А  Б  В  Г  Д  Е  Ж  З  И  Й  К  Л  М  Н  О  П  Р  С  Т  У  Ф  Х  Ц  Ч  Ш  Щ  Э  Ю  Я  AZ

 

Но «запойным» его чтение никогда не было, — впрочем, он и в беспрерывном чтении не находил ни малейшего сходства с запоем. Казалось ему иногда, что думает он значительно меньше. Умственный аппарат, по его мнению, у него работал недурно, но приводил он в движение этот аппарат недостаточно часто: настолько проще и приятнее было жить без этого, — без этого можно было и читать книги, и даже заниматься искусством. Думать о себе всегда бывало тяжело: ему казалось, что он запутался во всем: в жизни, в любви, во взглядах, в карьере. Николай Сергеевич все чаще думал, что он вышел неудачником и что репутация даровитого неудачника за ним мало-помалу укрепляется. Некоторым, хоть небольшим, утешением было то, что и его сверстники старались вместе с ним, мира также не перевернули и большой известности не приобрели. В последние же недели он все чего-то ждал и сам не знал, чего именно: конца ли Конгресса, из-за которого он будто бы жил в Берлине, возвращения ли Кати — или смерти Юрия Павловича.

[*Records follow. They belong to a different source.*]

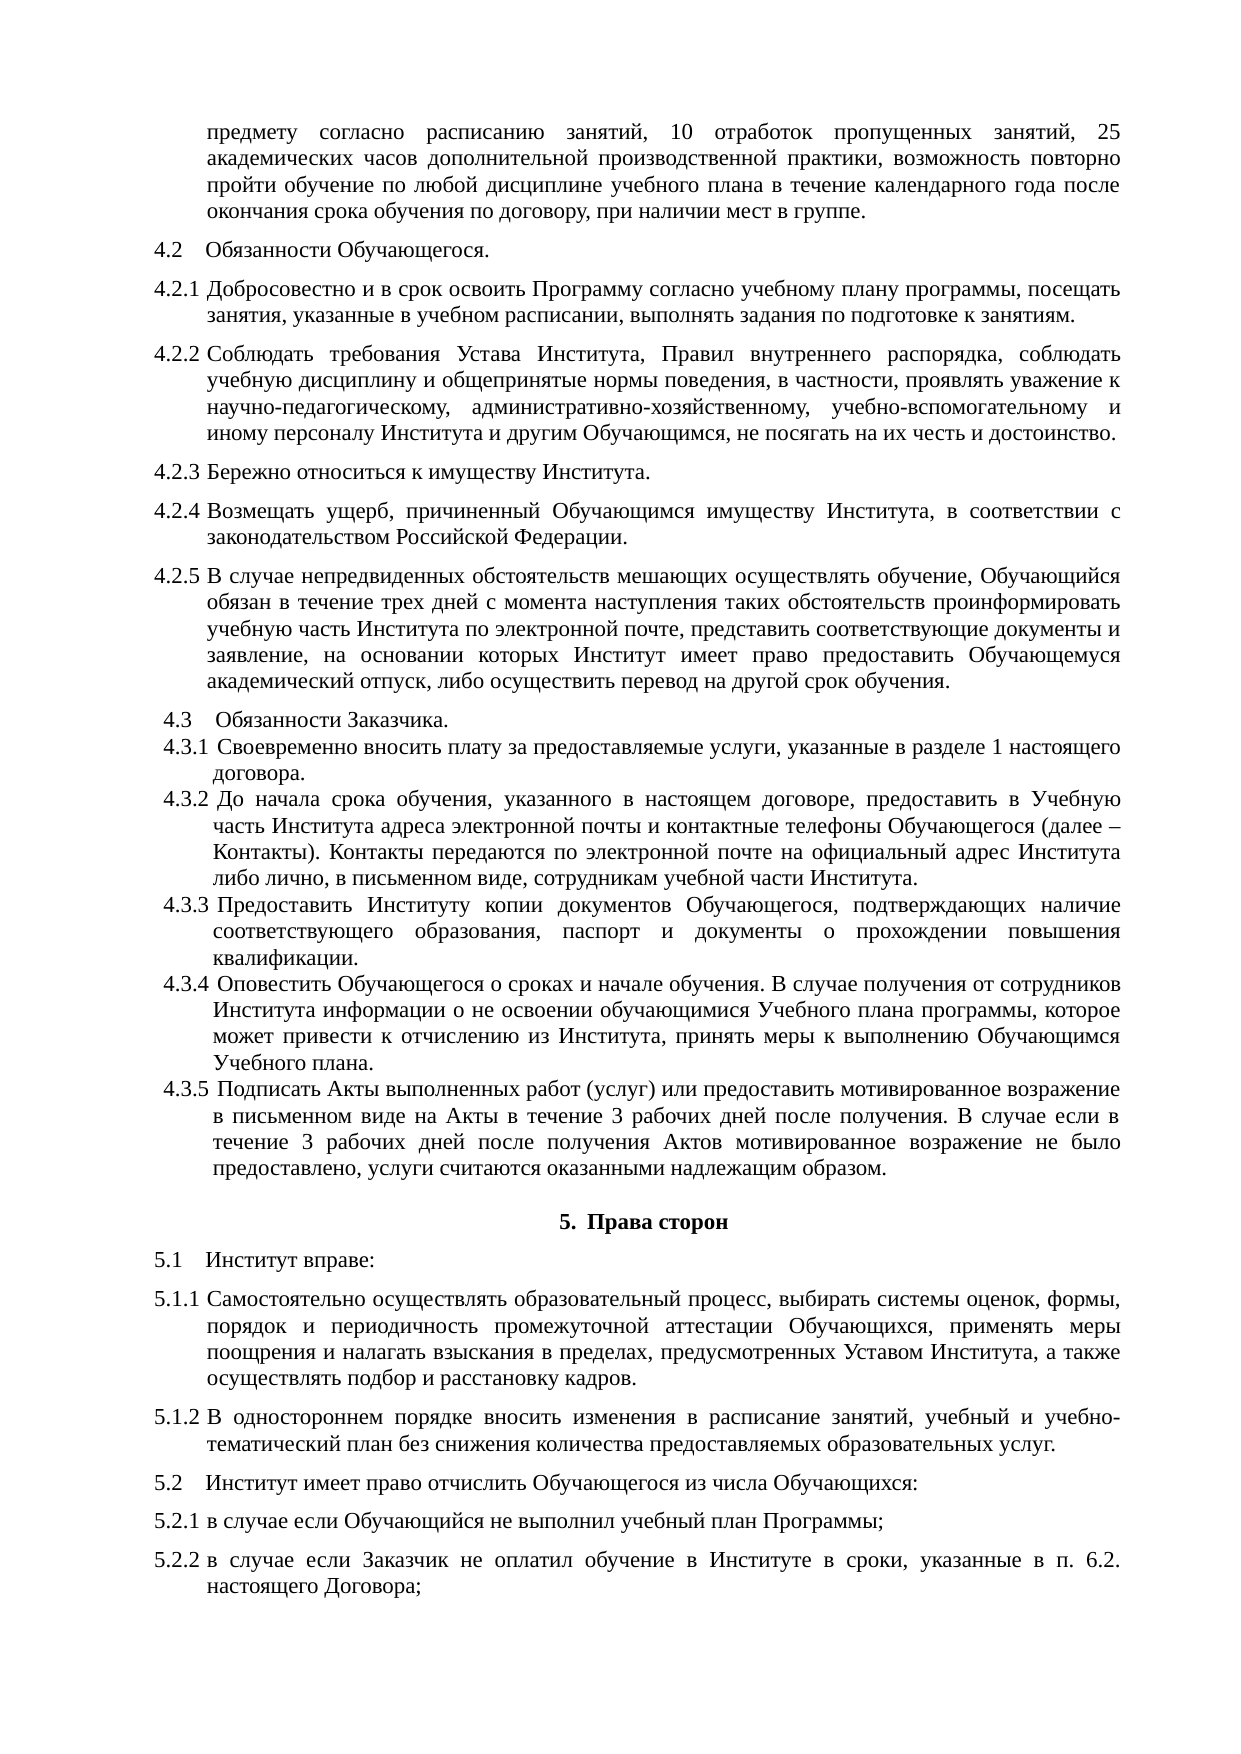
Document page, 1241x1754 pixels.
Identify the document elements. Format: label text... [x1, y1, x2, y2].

list Институт имеет право отчислить Обучающегося из числа Обучающихся: [148, 1468, 1122, 1495]
list Подписать Акты выполненных работ (услуг) или предоставить мотивированное возражение в письменном виде на Акты в течение 3 рабочих дней после получения. В случае если в течение 3 рабочих дней после получения Актов мотивированное возражение не было предоставлено, услуги считаются оказанными надлежащим образом. [157, 1075, 1122, 1181]
list в случае если Заказчик не оплатил обучение в Институте в сроки, указанные в п. 6.2. настоящего Договора; [148, 1546, 1122, 1599]
list в случае если Обучающийся не выполнил учебный план Программы; [148, 1507, 1122, 1534]
list Добросовестно и в срок освоить Программу согласно учебному плану программы, посещать занятия, указанные в учебном расписании, выполнять задания по подготовке к занятиям. [148, 275, 1122, 328]
list В одностороннем порядке вносить изменения в расписание занятий, учебный и учебно-тематический план без снижения количества предоставляемых образовательных услуг. [148, 1403, 1122, 1456]
list предмету согласно расписанию занятий, 10 отработок пропущенных занятий, 25 академических часов дополнительной производственной практики, возможность повторно пройти обучение по любой дисциплине учебного плана в течение календарного года после окончания срока обучения по договору, при наличии мест в группе. [148, 118, 1122, 223]
list Возмещать ущерб, причиненный Обучающимся имуществу Института, в соответствии с законодательством Российской Федерации. [148, 497, 1122, 549]
list Оповестить Обучающегося о сроках и начале обучения. В случае получения от сотрудников Института информации о не освоении обучающимися Учебного плана программы, которое может привести к отчислению из Института, принять меры к выполнению Обучающимся Учебного плана. [157, 970, 1122, 1075]
list Права сторон [118, 1208, 1122, 1234]
list Самостоятельно осуществлять образовательный процесс, выбирать системы оценок, формы, порядок и периодичность промежуточной аттестации Обучающихся, применять меры поощрения и налагать взыскания в пределах, предусмотренных Уставом Института, а также осуществлять подбор и расстановку кадров. [148, 1285, 1122, 1391]
list Институт вправе: [148, 1247, 1122, 1273]
list Своевременно вносить плату за предоставляемые услуги, указанные в разделе 1 настоящего договора. [157, 733, 1122, 785]
list Обязанности Заказчика. [156, 706, 1122, 733]
list До начала срока обучения, указанного в настоящем договоре, предоставить в Учебную часть Института адреса электронной почты и контактные телефоны Обучающегося (далее – Контакты). Контакты передаются по электронной почте на официальный адрес Института либо лично, в письменном виде, сотрудникам учебной части Института. [157, 785, 1122, 891]
list Бережно относиться к имуществу Института. [148, 458, 1122, 484]
list Соблюдать требования Устава Института, Правил внутреннего распорядка, соблюдать учебную дисциплину и общепринятые нормы поведения, в частности, проявлять уважение к научно-педагогическому, административно-хозяйственному, учебно-вспомогательному и иному персоналу Института и другим Обучающимся, не посягать на их честь и достоинство. [148, 340, 1122, 446]
list В случае непредвиденных обстоятельств мешающих осуществлять обучение, Обучающийся обязан в течение трех дней с момента наступления таких обстоятельств проинформировать учебную часть Института по электронной почте, представить соответствующие документы и заявление, на основании которых Институт имеет право предоставить Обучающемуся академический отпуск, либо осуществить перевод на другой срок обучения. [148, 562, 1122, 694]
list Обязанности Обучающегося. [148, 236, 1122, 262]
list Предоставить Институту копии документов Обучающегося, подтверждающих наличие соответствующего образования, паспорт и документы о прохождении повышения квалификации. [157, 891, 1122, 970]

В этот день было написано всего две страницы статьи для журнала. Они были, пожалуй, недурны. С должной скромностью, Николай Сергеевич признавал, что в журналах нередко печатались статьи ничуть не лучше, иногда подписанные очень известными именами. Правда, его «опыт сравнительной характеристики» походил на все статьи с «железным канцлером» и с «Сент-Джемским кабинетом». Быть может, не вполне ясно было также, почему о Бисмарке и Дизраэли надо было говорить параллельно и в чем между ними сходство. Но Николай Сергеевич знал, что в конце, как всегда, идея появится непременно. «Что ж, моей последней статьей они были очень довольны… Кажется, редакторы бывают двух родов: одни боятся испортить сотрудников похвалами и потому никогда их не хвалят, другие, напротив, половину гонорара платят комплиментами. Мой теперешний, кажется, второго разряда, а уж лучше ругался бы, но платил, как следует», — подумал Мамонтов не совсем искренне: из первого журнала он ушел именно из-за какого-то колкого замечания редакции, да еще из-за произведенных в его статье сокращений и добавлений: редактор в письме нагло называл добавления «необходимыми связующими фразами».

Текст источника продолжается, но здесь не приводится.